Chi sale in montagna si accorge presto di un dettaglio curioso: le mosche sembrano meno scattanti, quasi impacciate. Non è un’impressione: in quota le mosche davvero reagiscono più lentamente. A rallentarle è l’insieme di freddo pungente, aria sottile e ossigeno ridotto. Il gelo irrigidisce i muscoli facendole volare più lentamente, l’aria più rarefatta della montagna indebolisce il battito delle ali e la poca ossigenazione toglie energia al loro corpo. Anche la percezione visiva risente dell'altitudine, con conseguenze che spiegano perché diventino più facili da acchiappare.
La cattura delle mosche e il clima in montagna
Lo sappiamo tutti: in montagna fa più freddo. In quota infatti, la temperatura cala rapidamente, in media di 6 °C per ogni chilometro di altitudine. Salendo dai fondovalle fino a 4000 metri la temperatura cala in modo netto, un salto termico simile a quello che si incontrerebbe viaggiando per migliaia di chilometri verso le regioni polari. Per una mosca, che dipende dal clima esterno per regolare il proprio metabolismo, questo freddo rappresenta una sfida concreta: a queste temperature, i muscoli delle mosche si "irrigidiscono", facendo sì che si muovano più lentamente già a una temperatura di 18 °C. Inoltre, anche le reazioni chimiche che alimentano il volo perdono efficienza.
In alta quota l'aria è meno densa
Non è solo il freddo a creare problemi. L’aria, man mano che si sale, non solo si raffredda, ma diventa anche meno densa. A 4000 metri, infatti, la pressione parziale è circa la metà rispetto al livello del mare. Le ali devono quindi compiere un lavoro maggiore per generare la stessa portanza. Alcuni insetti alpini, come i bombi, hanno evoluto ali e strategie di volo che permettono prestazioni straordinarie persino a quote superiori a quelle dell’Everest. Le comuni mosche di pianura, invece, non hanno queste riserve di energia e in alta quota appaiono più goffe.

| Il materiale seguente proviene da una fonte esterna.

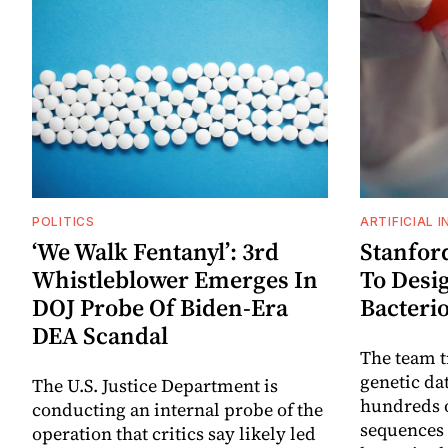
POLITICS
ARTIFICIAL 
‘We Walk Fentanyl’: 3rd
Stanford
Whistleblower Emerges In
To Desi
DOJ Probe Of Biden-Era
Bacteri
DEA Scandal
The team t
genetic da
The U.S. Justice Department is
hundreds o
conducting an internal probe of the
sequences 
operation that critics say likely led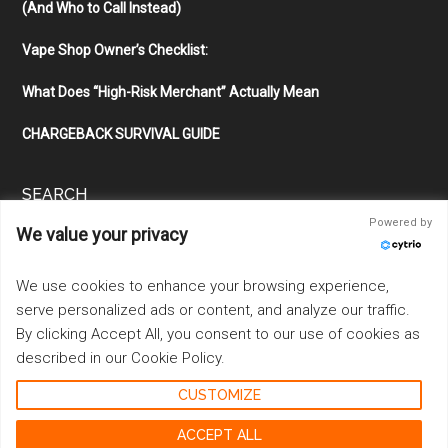
(And Who to Call Instead)
Vape Shop Owner’s Checklist:
What Does “High-Risk Merchant” Actually Mean
CHARGEBACK SURVIVAL GUIDE
SEARCH
Powered by
We value your privacy
Search
the
site
We use cookies to enhance your browsing experience,
...
serve personalized ads or content, and analyze our traffic.
By clicking Accept All, you consent to our use of cookies as
described in our Cookie Policy.
CUSTOMIZE
Copyright © 2026 ·
Magazine Pro
on
Genesis Framework
·
WordPress
·
Log in
ACCEPT ALL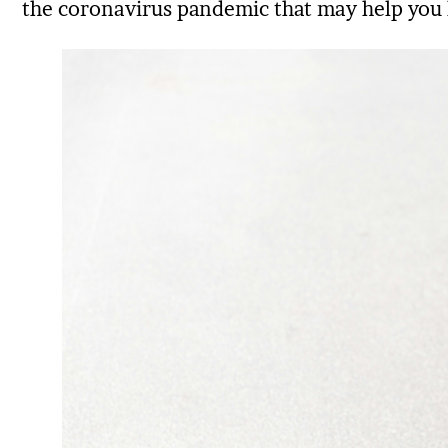
the coronavirus pandemic that may help you 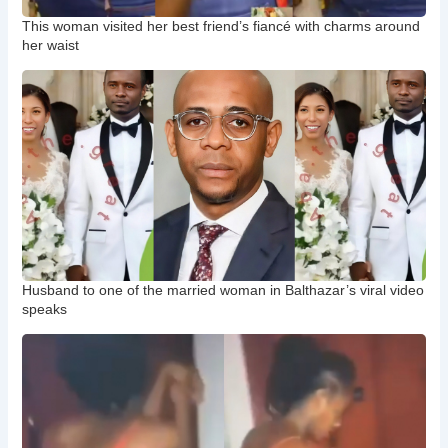
This woman visited her best friend’s fiancé with charms around
her waist
Husband to one of the married woman in Balthazar’s viral video
speaks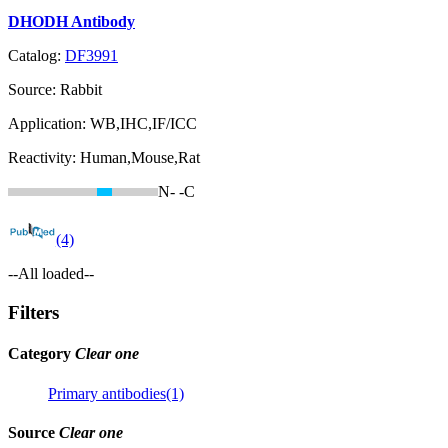
DHODH Antibody
Catalog:
DF3991
Source:
Rabbit
Application:
WB,IHC,IF/ICC
Reactivity:
Human,Mouse,Rat
N-
-C
(4)
--All loaded--
Filters
Category
Clear one
Primary antibodies(1)
Source
Clear one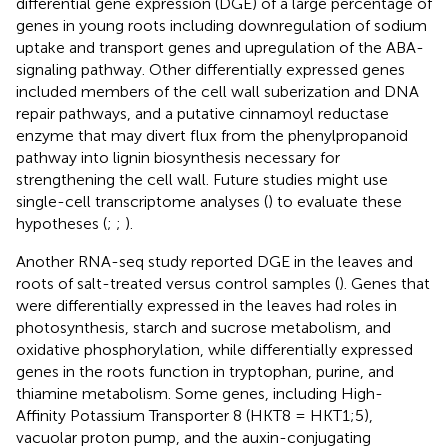
differential gene expression (DGE) of a large percentage of
genes in young roots including downregulation of sodium
uptake and transport genes and upregulation of the ABA-
signaling pathway. Other differentially expressed genes
included members of the cell wall suberization and DNA
repair pathways, and a putative cinnamoyl reductase
enzyme that may divert flux from the phenylpropanoid
pathway into lignin biosynthesis necessary for
strengthening the cell wall. Future studies might use
single-cell transcriptome analyses (
) to evaluate these
hypotheses (
;
;
).
Another RNA-seq study reported DGE in the leaves and
roots of salt-treated versus control samples (
). Genes that
were differentially expressed in the leaves had roles in
photosynthesis, starch and sucrose metabolism, and
oxidative phosphorylation, while differentially expressed
genes in the roots function in tryptophan, purine, and
thiamine metabolism. Some genes, including High-
Affinity Potassium Transporter 8 (HKT8 = HKT1;5),
vacuolar proton pump, and the auxin-conjugating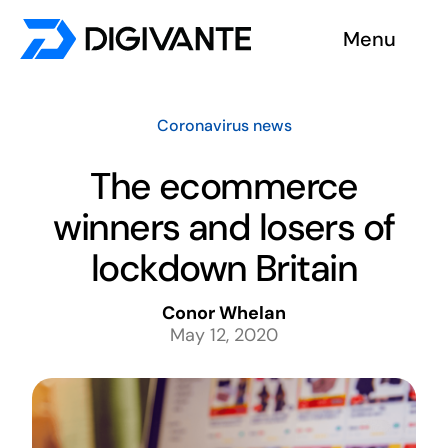
Skip
Menu
to
content
Solutions
Coronavirus news
About us
The ecommerce
winners and losers of
Insights
lockdown Britain
Become a tester
Conor Whelan
May 12, 2020
Contact us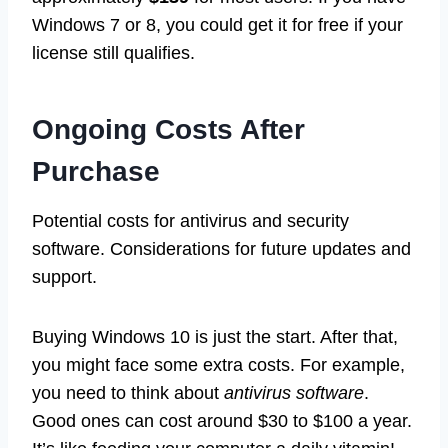
Windows 7 or 8, you could get it for free if your
license still qualifies.
Ongoing Costs After
Purchase
Potential costs for antivirus and security
software. Considerations for future updates and
support.
Buying Windows 10 is just the start. After that,
you might face some extra costs. For example,
you need to think about
antivirus software
.
Good ones can cost around $30 to $100 a year.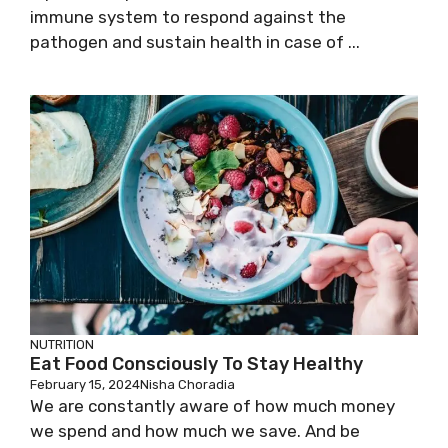
immune system to respond against the
pathogen and sustain health in case of ...
NUTRITION
Eat Food Consciously To Stay Healthy
February 15, 2024
Nisha Choradia
We are constantly aware of how much money
we spend and how much we save. And be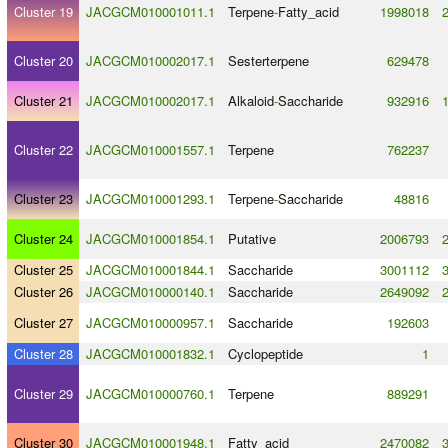
Cluster 19
JACGCM010001011.1
Terpene
-
Fatty_acid
1998018
Cluster 20
JACGCM010002017.1
Sesterterpene
629478
Cluster 21
JACGCM010002017.1
Alkaloid
-
Saccharide
932916
Cluster 22
JACGCM010001557.1
Terpene
762237
Cluster 23
JACGCM010001293.1
Terpene
-
Saccharide
48816
Cluster 24
JACGCM010001854.1
Putative
2006793
Cluster 25
JACGCM010001844.1
Saccharide
3001112
Cluster 26
JACGCM010000140.1
Saccharide
2649092
Cluster 27
JACGCM010000957.1
Saccharide
192603
Cluster 28
JACGCM010001832.1
Cyclopeptide
1
Cluster 29
JACGCM010000760.1
Terpene
889291
Cluster 30
JACGCM010001948.1
Fatty_acid
2470082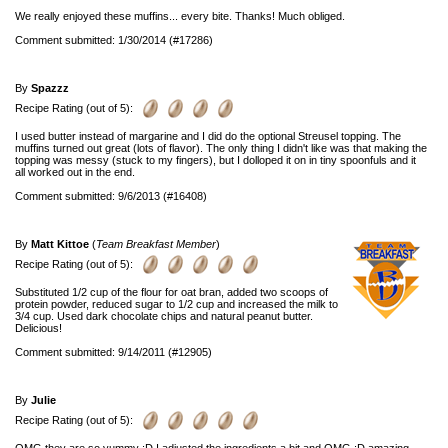
We really enjoyed these muffins... every bite. Thanks! Much obliged.
Comment submitted: 1/30/2014 (#17286)
By
Spazzz
Recipe Rating (out of 5):
I used butter instead of margarine and I did do the optional Streusel topping. The
muffins turned out great (lots of flavor). The only thing I didn't like was that making the
topping was messy (stuck to my fingers), but I dolloped it on in tiny spoonfuls and it
all worked out in the end.
Comment submitted: 9/6/2013 (#16408)
By
Matt Kittoe
(
Team Breakfast Member
)
Recipe Rating (out of 5):
Substituted 1/2 cup of the flour for oat bran, added two scoops of
protein powder, reduced sugar to 1/2 cup and increased the milk to
3/4 cup. Used dark chocolate chips and natural peanut butter.
Delicious!
Comment submitted: 9/14/2011 (#12905)
By
Julie
Recipe Rating (out of 5):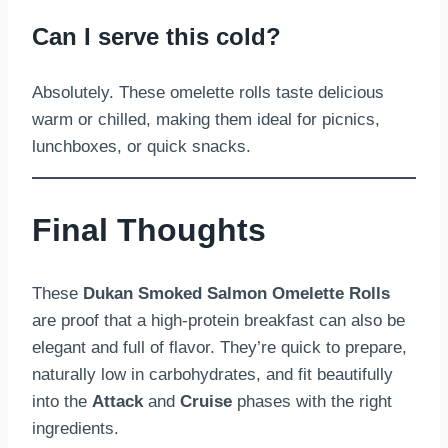
Can I serve this cold?
Absolutely. These omelette rolls taste delicious
warm or chilled, making them ideal for picnics,
lunchboxes, or quick snacks.
Final Thoughts
These
Dukan Smoked Salmon Omelette Rolls
are proof that a high-protein breakfast can also be
elegant and full of flavor. They’re quick to prepare,
naturally low in carbohydrates, and fit beautifully
into the
Attack
and
Cruise
phases with the right
ingredients.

L'aria rarefatta rende complicata l'ossigenazione
Il volo richiede un’enorme quantità di ossigeno: nei pochi istanti che separano il riposo dal decollo, il consumo può aumentare fino a cento volte. Già l'ossigeno in alta quota diminuisce, ma soprattutto, con l’aria rarefatta, la diffusione dell’ossigeno nei tessuti diventa più lenta e i muscoli non riescono a lavorare al massimo. Gli esperimenti condotti su Drosophila, da parte di Dillon e il suo team nel 2006 della University of Washington, mostrano che, in condizioni simili a quelle delle grandi vette, le mosche camminano più piano e spesso esitano a decollare. Non è incapacità, ma una scelta forzata dall’ambiente: in condizioni difficili risparmiano energia, limitando i movimenti rapidi.
Le mosche in montagna vedono e reagiscono con più lentezza
Infine, l'altitudine influisce anche sulla vista delle mosche, il loro principale strumento di difesa. Sono in grado di percepire il movimento di una mano che si avvicina in frazioni di secondo, grazie a un sistema visivo potentissimo. Ma la qualità della luce, le basse temperature e lo stress riducono la velocità con cui queste informazioni vengono elaborate. Anche la sensibilità a certi colori, come il blu, varia in base all’ambiente e alla temperatura. In quota, il risultato è una reazione meno fulminea e un margine in più per chi prova a catturarle.